Maintenant, le vin n’est pas simplement un produit - je vois cela notamment avec les Chinois que je reçois fréquemment -, c’est devenu de plus en plus une culture et l’on veut donc qu’on vous raconte une histoire autour du vin et que l’on voie concrètement comment les vignerons travaillent, comment sont les châteaux, comment le vin se produit, quel est l’environnement. Donc, de plus en plus, les gens vont venir sur place, et ce sera bénéfique pour tout le monde. Je pense donc que ce travail qui a été fait va maintenant être extrêmement utile.

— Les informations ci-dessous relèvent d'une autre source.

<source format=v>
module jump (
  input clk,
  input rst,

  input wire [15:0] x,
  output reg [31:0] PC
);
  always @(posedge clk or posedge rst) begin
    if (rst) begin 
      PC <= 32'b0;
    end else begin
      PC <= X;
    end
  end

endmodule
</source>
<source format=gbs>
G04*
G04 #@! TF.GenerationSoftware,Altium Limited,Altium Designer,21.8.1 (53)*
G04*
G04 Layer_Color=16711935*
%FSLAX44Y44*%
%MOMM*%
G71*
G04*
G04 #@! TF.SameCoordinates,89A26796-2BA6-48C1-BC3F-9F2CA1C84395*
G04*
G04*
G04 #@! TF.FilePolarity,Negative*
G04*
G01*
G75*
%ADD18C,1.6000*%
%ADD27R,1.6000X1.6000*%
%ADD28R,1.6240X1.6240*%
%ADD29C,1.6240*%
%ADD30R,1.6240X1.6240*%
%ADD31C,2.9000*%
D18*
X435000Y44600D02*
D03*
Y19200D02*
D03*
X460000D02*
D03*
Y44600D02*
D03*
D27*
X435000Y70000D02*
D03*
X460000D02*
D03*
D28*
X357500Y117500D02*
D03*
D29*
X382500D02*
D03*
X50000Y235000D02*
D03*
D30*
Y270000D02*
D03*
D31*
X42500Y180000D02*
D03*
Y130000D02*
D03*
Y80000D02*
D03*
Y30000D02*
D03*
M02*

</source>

En terminant mon propos et avant de céder la parole à Mme Cathiard et à M. Mantei, je veux remercier à la fois vous-même, Madame la Présidente, et M. Michel Bernard qui est le président du cluster oenotourisme d’Atout France, fédérateur du pôle d’excellence d’oenotourisme qui, lui aussi, a beaucoup travaillé et va travailler encore dans ce domaine.

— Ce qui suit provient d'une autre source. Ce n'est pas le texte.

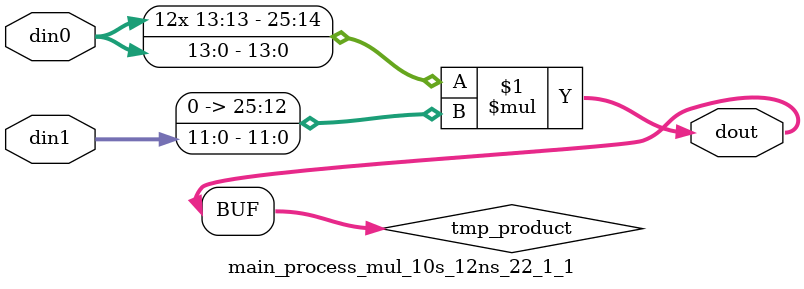
<source format=v>

`timescale 1 ns / 1 ps

 module main_process_mul_10s_12ns_22_1_1(din0, din1, dout);
parameter ID = 1;
parameter NUM_STAGE = 0;
parameter din0_WIDTH = 14;
parameter din1_WIDTH = 12;
parameter dout_WIDTH = 26;

input [din0_WIDTH - 1 : 0] din0; 
input [din1_WIDTH - 1 : 0] din1; 
output [dout_WIDTH - 1 : 0] dout;

wire signed [dout_WIDTH - 1 : 0] tmp_product;


























assign tmp_product = $signed(din0) * $signed({1'b0, din1});









assign dout = tmp_product;





















endmodule

</source>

Donc, voilà : contribuer au rayonnement de nos vins en France et l’étranger ; contribuer au développement du tourisme à la fois pour les Français et pour l’ensemble du monde ; découvrir l’ensemble de nos territoires et pas uniquement Paris, même s’il y a une petit vigne du côté de Montmartre mais il n’est pas sûr qu’il faille en conseiller la dégustation et en tout cas cela ne permettrait de satisfaire l’ensemble de la demande ; favoriser le développement d’activités nouvelles génératrices de revenus pour les vignerons et pour l’ensemble de la population alentour ; voilà l’objectif, de bon matin, et je suis sûr que cet objectif va être atteint dans les mois et les années qui viennent.

(...)

On compte sur vous pour rendre ce site très largement consulté. L’objectif est simple : qu’un maximum de personnes, françaises ou étrangères, puisse avoir accès à nos beautés et à nos produits. J’y crois parce qu’il y a de plus en plus de gens qui circulent dans le monde et ils cherchent des produits d’excellence. Il y aussi une volonté de rencontrer une histoire, de donner un sens à ce que l’on vit, ce que l’on mange et à ce que l’on voit.

Tout cela se retrouve dans la promotion de l’oenotourisme.

Je ne sais pas si vous avez mis le Quai d’Orsay sur votre site mais vous le pourriez. C’est l’un des aspects les plus difficiles de la fonction de ministre, comme vous pouvez l’imaginer et c’est d’ailleurs pourquoi il y a tellement de candidats à ma succession. Merci."